Успела она как раз вовремя: приняла душ, причесалась, надела голубую блузку и джинсовую юбку с запахом, застегивающуюся на декоративную медную булавку — и, увидев подъезжающую к дому машину, побежала вниз, чтобы встретить его в холле.
Удивился он здорово — это было видно сразу. Когда она подлетела к нему и с радостным «Здравствуй, папа!» поцеловала в щеку, замер на месте и быстро спросил:
— Что ты здесь делаешь? Что-нибудь случилось?
— Нет, папа, я просто… — вдохновенно начала Бруни, еще не зная, что сказать.
Он оборвал ее, махнув рукой:
— Ладно, после ужина поговорим. Как ты долетела? Проводи меня до комнаты.
Широким шагом направился к лестнице. Бруни послушной собачонкой затрусила рядом, докладывая:
— Долетела я нормально… Здесь уже, в Бостоне, таксист начал требовать двойную оплату — без этого отказывался везти так далеко. А я хотела быстрее домой попасть…
В слове «домой» был тонкий политический расчет: напомнить отцу, что он сам не раз заявлял: это поместье — ее дом. Тогда вопрос, зачем она приехала, вообще неуместен: человек домой вернулся, что в этом особенного?!
— Ладно, — добравшись до второго этажа, отец жестом отпустил ее и добавил вслед: — Ужин через двадцать минут, не опаздывай!

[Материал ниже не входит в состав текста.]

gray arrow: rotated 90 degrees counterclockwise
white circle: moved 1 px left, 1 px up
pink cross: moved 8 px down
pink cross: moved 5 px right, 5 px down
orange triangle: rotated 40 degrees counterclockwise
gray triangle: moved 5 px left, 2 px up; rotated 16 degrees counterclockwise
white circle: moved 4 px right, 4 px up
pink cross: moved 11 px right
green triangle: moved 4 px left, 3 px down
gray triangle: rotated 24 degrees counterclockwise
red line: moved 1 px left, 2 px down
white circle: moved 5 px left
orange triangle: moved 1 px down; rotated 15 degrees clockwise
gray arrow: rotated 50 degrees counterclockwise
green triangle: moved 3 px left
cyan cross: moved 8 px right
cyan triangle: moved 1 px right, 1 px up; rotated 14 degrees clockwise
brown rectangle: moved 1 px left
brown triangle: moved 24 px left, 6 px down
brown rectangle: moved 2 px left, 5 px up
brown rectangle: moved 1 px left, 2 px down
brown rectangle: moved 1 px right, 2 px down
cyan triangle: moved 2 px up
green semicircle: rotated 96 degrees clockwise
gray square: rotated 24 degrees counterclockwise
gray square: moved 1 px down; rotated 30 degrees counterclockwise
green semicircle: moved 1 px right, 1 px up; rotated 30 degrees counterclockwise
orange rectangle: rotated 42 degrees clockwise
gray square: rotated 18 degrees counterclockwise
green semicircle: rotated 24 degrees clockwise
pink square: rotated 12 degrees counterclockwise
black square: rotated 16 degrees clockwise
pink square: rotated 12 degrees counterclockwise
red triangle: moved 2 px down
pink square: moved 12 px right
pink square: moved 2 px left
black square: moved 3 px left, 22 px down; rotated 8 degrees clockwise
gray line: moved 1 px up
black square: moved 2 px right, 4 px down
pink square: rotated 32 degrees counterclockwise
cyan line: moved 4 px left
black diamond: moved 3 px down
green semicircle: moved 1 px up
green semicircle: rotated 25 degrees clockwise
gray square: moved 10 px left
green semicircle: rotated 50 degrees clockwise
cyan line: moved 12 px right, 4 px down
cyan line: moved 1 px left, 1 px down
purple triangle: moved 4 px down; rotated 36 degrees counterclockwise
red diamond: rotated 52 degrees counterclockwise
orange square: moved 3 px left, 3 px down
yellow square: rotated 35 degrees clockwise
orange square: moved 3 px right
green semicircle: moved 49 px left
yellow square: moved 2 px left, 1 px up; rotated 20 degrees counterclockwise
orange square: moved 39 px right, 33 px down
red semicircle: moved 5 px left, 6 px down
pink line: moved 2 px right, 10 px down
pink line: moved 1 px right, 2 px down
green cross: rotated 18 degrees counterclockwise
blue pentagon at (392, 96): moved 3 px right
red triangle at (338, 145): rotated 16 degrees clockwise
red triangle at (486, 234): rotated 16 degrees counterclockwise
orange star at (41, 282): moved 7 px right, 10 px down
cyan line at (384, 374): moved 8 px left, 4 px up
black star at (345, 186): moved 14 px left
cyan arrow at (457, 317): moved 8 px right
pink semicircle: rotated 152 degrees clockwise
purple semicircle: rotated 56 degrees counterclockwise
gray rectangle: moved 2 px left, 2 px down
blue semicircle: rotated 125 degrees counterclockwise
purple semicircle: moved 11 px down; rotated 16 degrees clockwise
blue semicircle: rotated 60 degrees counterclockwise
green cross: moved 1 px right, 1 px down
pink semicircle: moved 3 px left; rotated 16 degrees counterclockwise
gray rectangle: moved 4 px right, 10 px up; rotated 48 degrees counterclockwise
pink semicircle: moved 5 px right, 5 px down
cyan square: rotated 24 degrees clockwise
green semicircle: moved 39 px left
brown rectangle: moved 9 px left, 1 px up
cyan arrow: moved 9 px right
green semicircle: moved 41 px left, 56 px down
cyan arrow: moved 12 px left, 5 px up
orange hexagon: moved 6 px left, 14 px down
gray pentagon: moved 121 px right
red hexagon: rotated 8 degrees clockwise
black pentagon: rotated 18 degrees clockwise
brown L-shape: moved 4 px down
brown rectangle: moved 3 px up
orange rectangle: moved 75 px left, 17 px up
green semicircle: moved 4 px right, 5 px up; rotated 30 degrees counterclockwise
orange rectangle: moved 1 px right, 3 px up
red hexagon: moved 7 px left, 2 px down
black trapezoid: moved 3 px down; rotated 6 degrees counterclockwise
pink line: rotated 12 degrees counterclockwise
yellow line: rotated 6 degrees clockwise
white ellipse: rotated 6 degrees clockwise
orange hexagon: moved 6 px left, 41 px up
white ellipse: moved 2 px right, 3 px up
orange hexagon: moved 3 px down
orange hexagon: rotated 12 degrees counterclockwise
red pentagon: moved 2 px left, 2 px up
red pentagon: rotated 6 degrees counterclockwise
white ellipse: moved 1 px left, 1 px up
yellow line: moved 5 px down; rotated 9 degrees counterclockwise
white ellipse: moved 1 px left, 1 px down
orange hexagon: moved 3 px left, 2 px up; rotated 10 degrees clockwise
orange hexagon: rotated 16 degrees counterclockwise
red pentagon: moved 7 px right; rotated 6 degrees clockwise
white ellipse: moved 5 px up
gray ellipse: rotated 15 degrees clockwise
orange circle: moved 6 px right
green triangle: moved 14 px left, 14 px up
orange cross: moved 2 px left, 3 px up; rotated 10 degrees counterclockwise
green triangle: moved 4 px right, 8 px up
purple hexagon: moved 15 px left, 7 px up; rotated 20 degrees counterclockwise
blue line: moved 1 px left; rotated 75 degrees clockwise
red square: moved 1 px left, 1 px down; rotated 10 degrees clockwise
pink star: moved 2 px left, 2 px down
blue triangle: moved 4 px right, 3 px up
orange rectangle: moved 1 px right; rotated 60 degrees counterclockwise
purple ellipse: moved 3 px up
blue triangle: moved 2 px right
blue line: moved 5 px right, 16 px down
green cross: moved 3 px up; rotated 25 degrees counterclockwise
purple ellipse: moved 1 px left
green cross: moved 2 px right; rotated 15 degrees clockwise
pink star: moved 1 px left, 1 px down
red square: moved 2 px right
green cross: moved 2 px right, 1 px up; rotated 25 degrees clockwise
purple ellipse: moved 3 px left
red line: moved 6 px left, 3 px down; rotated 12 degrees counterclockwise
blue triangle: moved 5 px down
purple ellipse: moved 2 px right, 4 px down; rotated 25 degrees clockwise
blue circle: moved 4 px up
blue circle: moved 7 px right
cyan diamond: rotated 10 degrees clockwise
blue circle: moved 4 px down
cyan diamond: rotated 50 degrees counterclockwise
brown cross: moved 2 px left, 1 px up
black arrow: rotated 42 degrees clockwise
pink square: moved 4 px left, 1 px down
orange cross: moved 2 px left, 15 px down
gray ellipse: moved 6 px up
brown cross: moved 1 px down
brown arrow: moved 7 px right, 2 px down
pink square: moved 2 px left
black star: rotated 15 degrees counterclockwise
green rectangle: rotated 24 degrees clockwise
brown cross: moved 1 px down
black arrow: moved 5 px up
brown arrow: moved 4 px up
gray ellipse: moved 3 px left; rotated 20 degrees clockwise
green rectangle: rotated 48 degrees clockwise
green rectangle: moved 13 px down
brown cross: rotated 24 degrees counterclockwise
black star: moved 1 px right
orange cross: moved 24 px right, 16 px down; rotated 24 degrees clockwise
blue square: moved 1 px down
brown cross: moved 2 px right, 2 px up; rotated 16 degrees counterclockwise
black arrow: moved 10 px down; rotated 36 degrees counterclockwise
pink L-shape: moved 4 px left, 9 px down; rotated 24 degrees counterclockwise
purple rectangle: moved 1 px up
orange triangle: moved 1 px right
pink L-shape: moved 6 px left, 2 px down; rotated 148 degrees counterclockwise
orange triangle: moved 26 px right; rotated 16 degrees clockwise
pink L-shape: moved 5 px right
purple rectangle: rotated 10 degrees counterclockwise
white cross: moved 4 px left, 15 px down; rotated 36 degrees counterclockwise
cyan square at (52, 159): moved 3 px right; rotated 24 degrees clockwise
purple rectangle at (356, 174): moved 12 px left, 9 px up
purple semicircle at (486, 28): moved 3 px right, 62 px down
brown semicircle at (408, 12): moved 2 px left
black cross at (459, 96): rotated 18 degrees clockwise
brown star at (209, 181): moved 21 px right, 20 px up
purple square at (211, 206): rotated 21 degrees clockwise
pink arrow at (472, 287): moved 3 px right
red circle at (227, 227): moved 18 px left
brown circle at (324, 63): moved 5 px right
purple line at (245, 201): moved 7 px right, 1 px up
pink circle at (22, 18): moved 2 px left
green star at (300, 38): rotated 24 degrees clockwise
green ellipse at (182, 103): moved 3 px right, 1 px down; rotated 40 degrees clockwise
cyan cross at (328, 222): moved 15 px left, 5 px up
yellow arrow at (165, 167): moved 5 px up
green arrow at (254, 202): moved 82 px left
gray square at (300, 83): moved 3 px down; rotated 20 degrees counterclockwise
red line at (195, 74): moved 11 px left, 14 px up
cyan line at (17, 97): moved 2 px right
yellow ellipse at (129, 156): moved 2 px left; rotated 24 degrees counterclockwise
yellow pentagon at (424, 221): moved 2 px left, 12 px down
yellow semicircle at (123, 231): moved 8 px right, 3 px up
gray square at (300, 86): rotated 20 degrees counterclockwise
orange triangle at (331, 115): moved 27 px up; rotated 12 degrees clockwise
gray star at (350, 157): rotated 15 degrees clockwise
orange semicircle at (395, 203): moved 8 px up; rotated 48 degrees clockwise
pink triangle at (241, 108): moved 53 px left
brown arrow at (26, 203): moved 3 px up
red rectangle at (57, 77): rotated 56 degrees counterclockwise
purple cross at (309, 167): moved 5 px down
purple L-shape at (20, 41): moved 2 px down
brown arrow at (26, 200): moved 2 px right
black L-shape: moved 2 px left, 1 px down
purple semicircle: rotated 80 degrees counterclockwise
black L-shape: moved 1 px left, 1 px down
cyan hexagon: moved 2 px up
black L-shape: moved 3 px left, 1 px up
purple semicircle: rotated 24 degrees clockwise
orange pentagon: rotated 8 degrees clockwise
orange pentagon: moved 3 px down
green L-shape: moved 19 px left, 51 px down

За ужином, кроме них с отцом, присутствовала Кристина и еще парочка «людей свиты»: Стив и какой-то незнакомый бойкий парень лет тридцати. При других обстоятельствах она непременно пококетничала бы с ним, но сейчас выходить из образа «папиной пай-девочки» не хотелось.
Разговор велся на самые общие темы: о погоде, о футболе; Бруни внесла свою лепту, рассказав об антикварном столике, который купила на провинциальном аукционе. Отец категорически запрещал за столом деловые разговоры, считая, что они вредят пищеварению.
Доев десерт, он сделал знак горничной:
— Кофе я попью в библиотеке, а Мелли за мной поухаживает. — Встал, положил салфетку. — Пошли!
Последнее было адресовано ей. Бруни вскочила и устремилась за ним.
Отлично, отец решил разговаривать с ней в библиотеке! Значит, настроен мирно — ругаться он всегда предпочитал в кабинете.